CPU time spent in user mode (application and shared libraries) is reflected as user time in the output of commands such as the vmstat, iostat, and sar commands. CPU time spent in kernel mode is reflected as system time in the output of these commands.

User Mode

Programs that execute in the user protection domain are user processes. Code that executes in this protection domain executes in user execution mode, and has the following access:

Read/write access to user data in the process private region
Read access to the user text and shared text regions
Access to shared data regions using the shared memory functions

Programs executing in the user protection domain do not have access to the kernel or kernel data segments, except indirectly through the use of system calls. A program in this protection domain can only affect its own execution environment and executes in the process or unprivileged state.

Kernel Mode

Programs that execute in the kernel protection domain include interrupt handlers, kernel processes, the base kernel, and kernel extensions (device driver, system calls and file systems). This protection domain implies that code executes in kernel execution mode, and has the following access:

Read/write access to the global kernel address space
Read/write access to the kernel data in the process region when executing within a process

Kernel services must be used to access user data within the process address space.

Programs executing in this protection domain can affect the execution environments of all programs, because they have the following characteristics:

They can access global system data.
They can use kernel services.
They are exempt from all security restraints.
They execute in the processor privileged state.

Mode Switches

The use of a system call by a user-mode process allows a kernel function to be called from user mode. Access to functions that directly or indirectly invoke system calls is typically provided by programming libraries, which provide access to operating system functions.

Mode switches should be differentiated from the context switches seen in the output of the vmstat (cs column) and sar (cswch/s) commands.
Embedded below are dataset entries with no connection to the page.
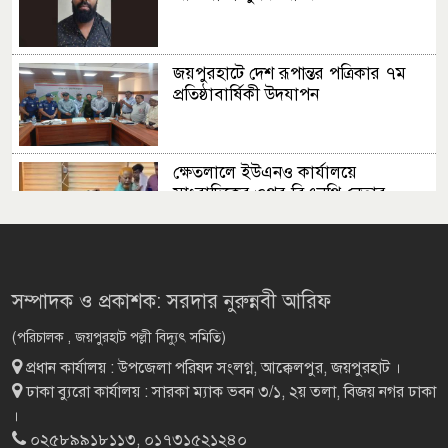
জয়পুরহাটে দেশ রূপান্তর পত্রিকার ৭ম
প্রতিষ্ঠাবার্ষিকী উদযাপন
ক্ষেতলালে ইউএনও কার্যালয়ে
সাংবাদিকের ওপর বিএনপি নেতার
হামলা
রাজধানীতে দুর্বৃত্তের গুলিতে এক যুবকের
মৃত্যু
সম্পাদক ও প্রকাশক: সরদার নুরুন্নবী আরিফ
(পরিচালক , জয়পুরহাট পল্লী বিদ্যুৎ সমিতি)
প্রধান কার্যালয় : উপজেলা পরিষদ সংলগ্ন, আক্কেলপুর, জয়পুরহাট ।
পাঁচবিবিতে প্রাথমিক
ঢাকা ব্যুরো কার্যালয় : সারকা ম্যাক ভবন ৩/১, ২য় তলা, বিজয় নগর ঢাকা
বিদ্যালয়ের গোল্ডকাপ ফাইনাল অনুষ্ঠিত
।
০২৫৮৯৯১৮১১৩, ০১৭৩১৫২১২৪০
A context switch occurs when the currently running thread is different from the previously running thread on that CPU.

The scheduler performs a context switch when any of the following occurs:

A thread must wait for a resource (voluntarily), such as disk I/O, network I/O, sleep, or locks.
A higher priority thread wakes up (involuntarily).
The thread has used up its time slice (usually 10 ms).

Context switch time, system calls, device interrupts, NFS I/O, and any other activity in the kernel is considered as system time.